Items listed in a dataset:
+ + + + + + +
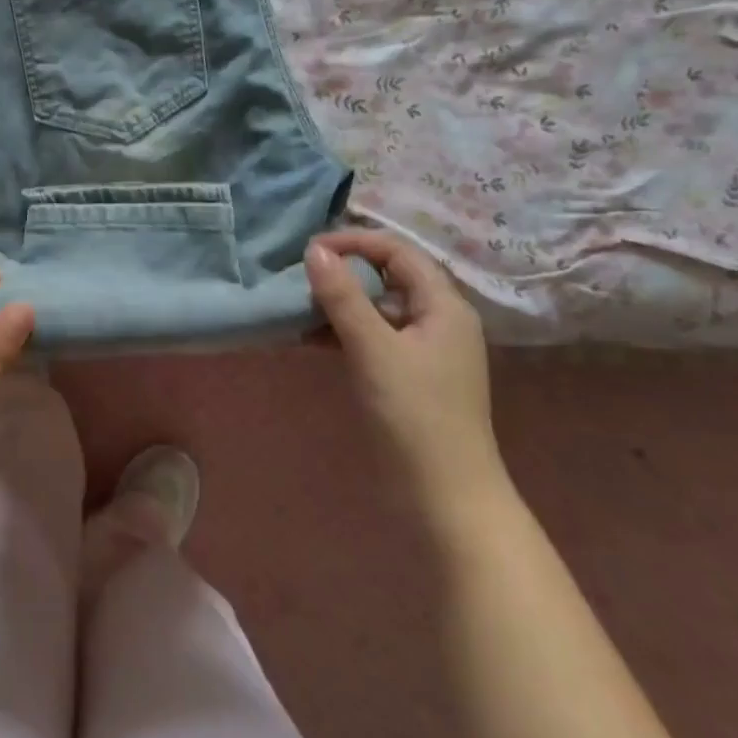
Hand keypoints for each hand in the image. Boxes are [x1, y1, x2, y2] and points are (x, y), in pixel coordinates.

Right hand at [305, 230, 506, 516]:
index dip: (354, 242)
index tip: (309, 251)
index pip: (397, 252)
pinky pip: (371, 338)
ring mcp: (422, 351)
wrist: (442, 495)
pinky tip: (307, 339)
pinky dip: (341, 333)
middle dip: (342, 272)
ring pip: (375, 310)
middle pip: (387, 277)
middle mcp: (437, 320)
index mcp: (443, 305)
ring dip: (338, 304)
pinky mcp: (406, 376)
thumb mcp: (373, 348)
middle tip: (298, 278)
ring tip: (295, 307)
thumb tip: (315, 250)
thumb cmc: (412, 414)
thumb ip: (343, 296)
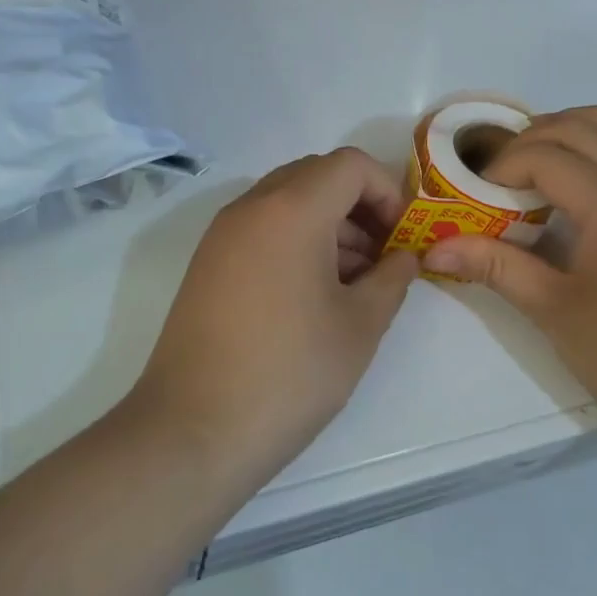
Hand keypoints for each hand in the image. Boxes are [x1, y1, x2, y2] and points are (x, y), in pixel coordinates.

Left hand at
+ + + + + + +
Problem requirements:
Exactly the lines from the one holding "ring dip: (338, 304)" to the last line of the records above should be duplicated, with no pictures among them.

Solution:
ring dip: (338, 304)
pinky mcp: (406, 376)
thumb mcp: (373, 348)
middle tip: (298, 278)
ring tip: (295, 307)
thumb tip: (315, 250)
thumb cmc: (412, 414)
thumb ip: (343, 296)
Hand keypoints for each hand in the image. Boxes are [x1, y1, x2, y2] and points are (x, y), in pixel coordinates.

Left hand at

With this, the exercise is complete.